ENTRIES PROVIDED

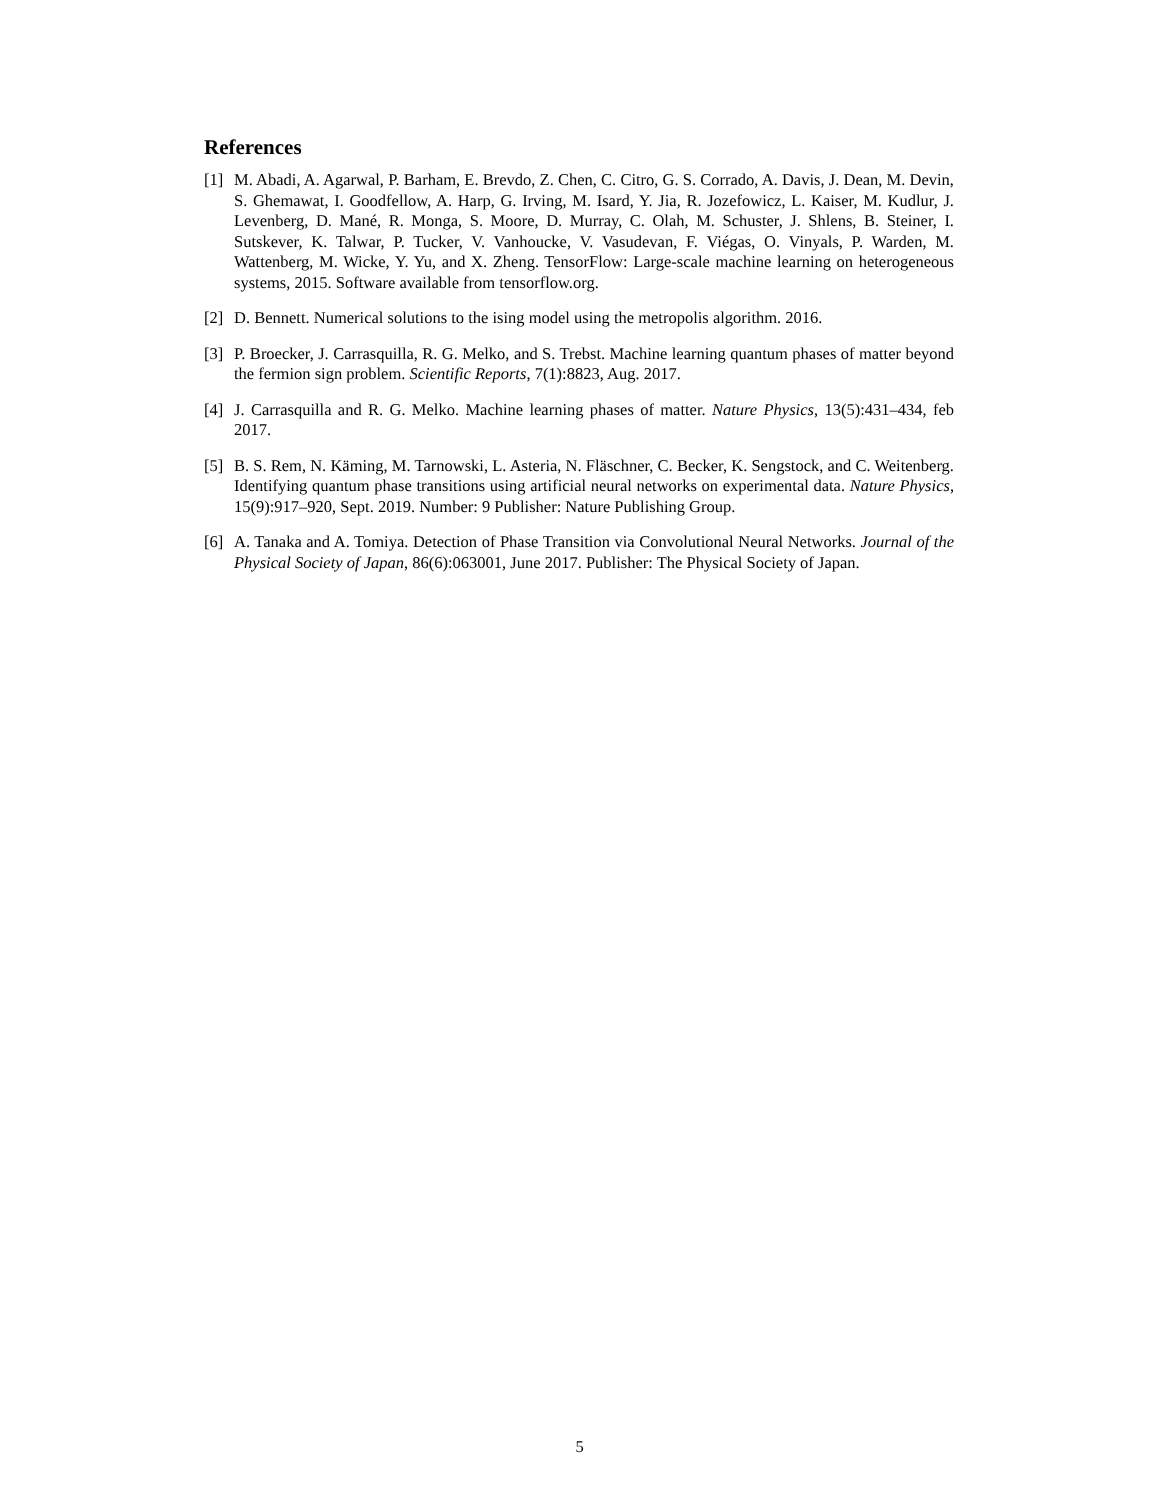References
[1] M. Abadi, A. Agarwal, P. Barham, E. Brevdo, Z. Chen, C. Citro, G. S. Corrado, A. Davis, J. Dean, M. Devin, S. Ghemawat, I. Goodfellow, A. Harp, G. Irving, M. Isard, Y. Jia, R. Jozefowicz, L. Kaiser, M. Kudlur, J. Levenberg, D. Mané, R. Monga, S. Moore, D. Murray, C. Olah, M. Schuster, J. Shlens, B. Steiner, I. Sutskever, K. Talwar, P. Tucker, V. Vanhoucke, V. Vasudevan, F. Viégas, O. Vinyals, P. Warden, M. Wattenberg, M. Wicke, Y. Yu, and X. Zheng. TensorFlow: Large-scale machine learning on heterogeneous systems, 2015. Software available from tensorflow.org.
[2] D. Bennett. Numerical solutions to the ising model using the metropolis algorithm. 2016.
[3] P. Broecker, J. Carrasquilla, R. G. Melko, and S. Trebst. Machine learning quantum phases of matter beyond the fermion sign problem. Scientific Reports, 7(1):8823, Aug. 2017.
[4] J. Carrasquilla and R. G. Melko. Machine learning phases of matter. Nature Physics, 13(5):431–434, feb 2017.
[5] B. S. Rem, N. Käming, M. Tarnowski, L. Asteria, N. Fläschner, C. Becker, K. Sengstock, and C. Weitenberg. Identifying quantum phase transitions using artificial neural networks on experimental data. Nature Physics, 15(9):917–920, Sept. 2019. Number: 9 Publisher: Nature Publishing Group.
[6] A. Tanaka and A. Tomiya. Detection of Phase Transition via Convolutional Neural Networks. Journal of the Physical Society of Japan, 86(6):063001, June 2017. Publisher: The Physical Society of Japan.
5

* * *

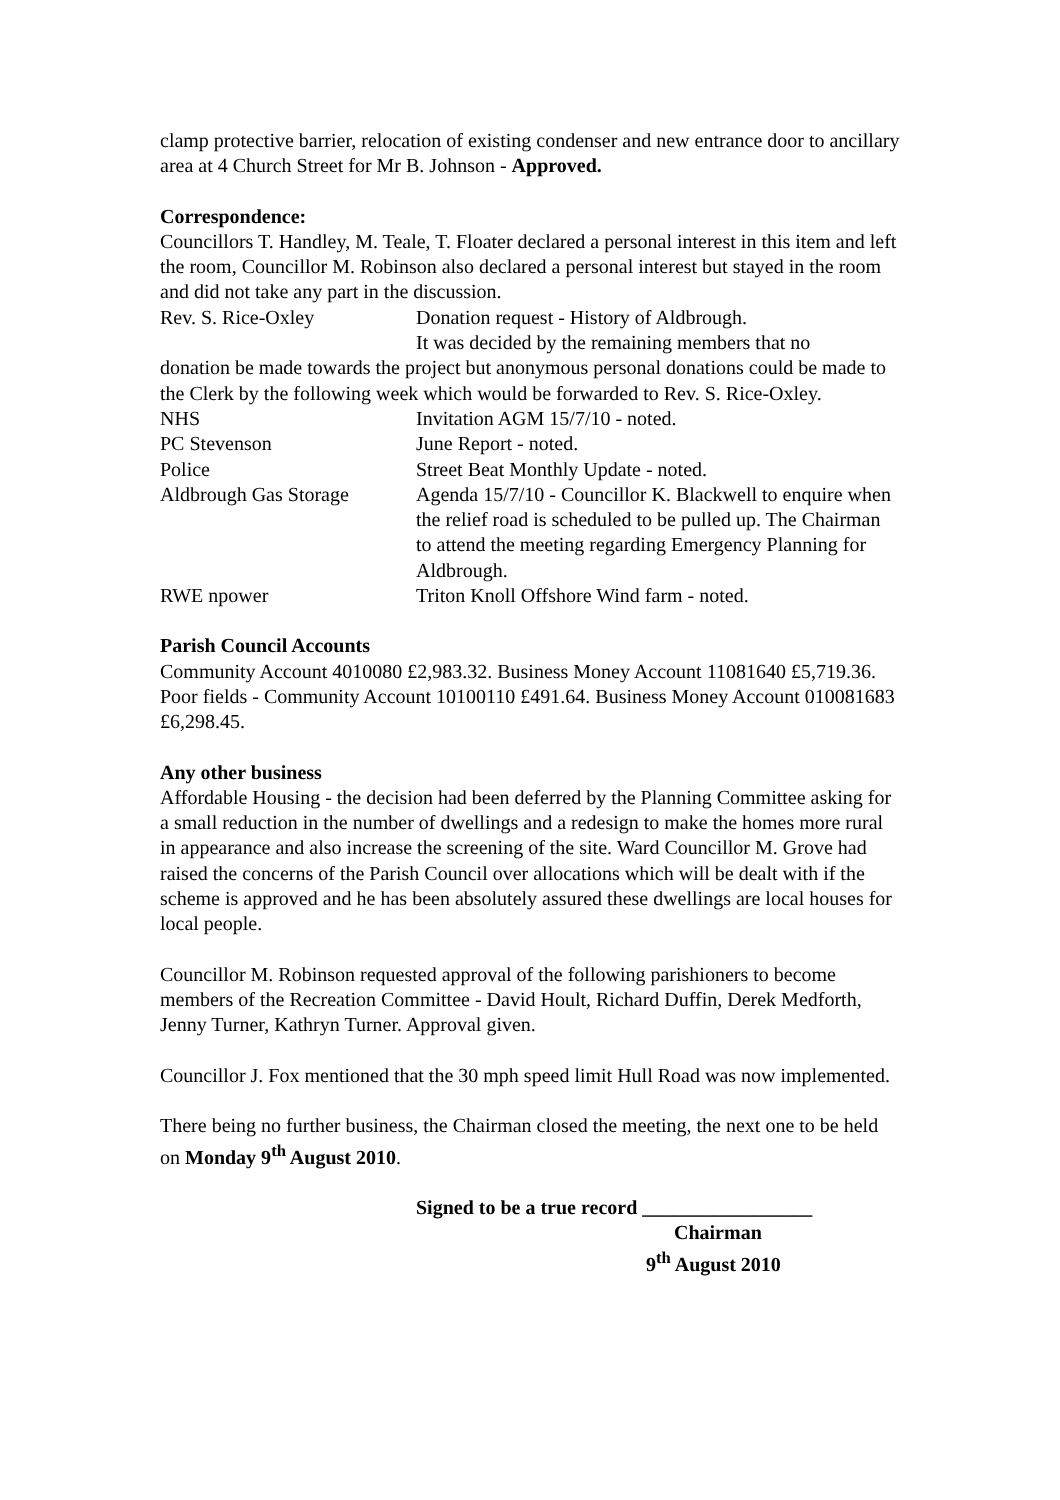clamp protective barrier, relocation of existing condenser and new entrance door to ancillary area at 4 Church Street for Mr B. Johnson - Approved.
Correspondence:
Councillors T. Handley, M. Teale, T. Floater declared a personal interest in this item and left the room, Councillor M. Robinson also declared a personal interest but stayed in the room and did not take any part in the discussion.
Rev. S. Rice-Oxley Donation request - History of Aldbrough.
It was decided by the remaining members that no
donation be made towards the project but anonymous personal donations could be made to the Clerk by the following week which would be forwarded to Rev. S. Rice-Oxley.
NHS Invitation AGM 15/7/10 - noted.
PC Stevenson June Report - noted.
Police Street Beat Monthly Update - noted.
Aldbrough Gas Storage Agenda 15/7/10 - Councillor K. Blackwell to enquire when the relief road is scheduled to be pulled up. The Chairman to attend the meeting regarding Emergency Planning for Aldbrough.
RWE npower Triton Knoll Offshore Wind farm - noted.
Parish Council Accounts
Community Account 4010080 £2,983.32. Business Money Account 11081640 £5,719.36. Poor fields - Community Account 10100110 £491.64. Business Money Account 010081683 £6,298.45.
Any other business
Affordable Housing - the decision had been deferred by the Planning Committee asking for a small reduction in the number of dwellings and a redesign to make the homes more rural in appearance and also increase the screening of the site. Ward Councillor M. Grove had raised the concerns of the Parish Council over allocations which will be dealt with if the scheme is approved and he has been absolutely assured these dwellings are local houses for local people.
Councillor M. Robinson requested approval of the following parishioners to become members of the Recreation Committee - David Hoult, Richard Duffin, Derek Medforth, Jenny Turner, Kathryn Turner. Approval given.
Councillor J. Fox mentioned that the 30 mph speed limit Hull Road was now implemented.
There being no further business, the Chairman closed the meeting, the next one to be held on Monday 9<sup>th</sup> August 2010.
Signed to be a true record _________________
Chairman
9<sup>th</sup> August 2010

HOW TO COMPLETE THIS TASK
Copy all lines of the preceding data that hold the word "Oxley".

OUTPUT BELOW
Rev. S. Rice-Oxley Donation request - History of Aldbrough.
donation be made towards the project but anonymous personal donations could be made to the Clerk by the following week which would be forwarded to Rev. S. Rice-Oxley.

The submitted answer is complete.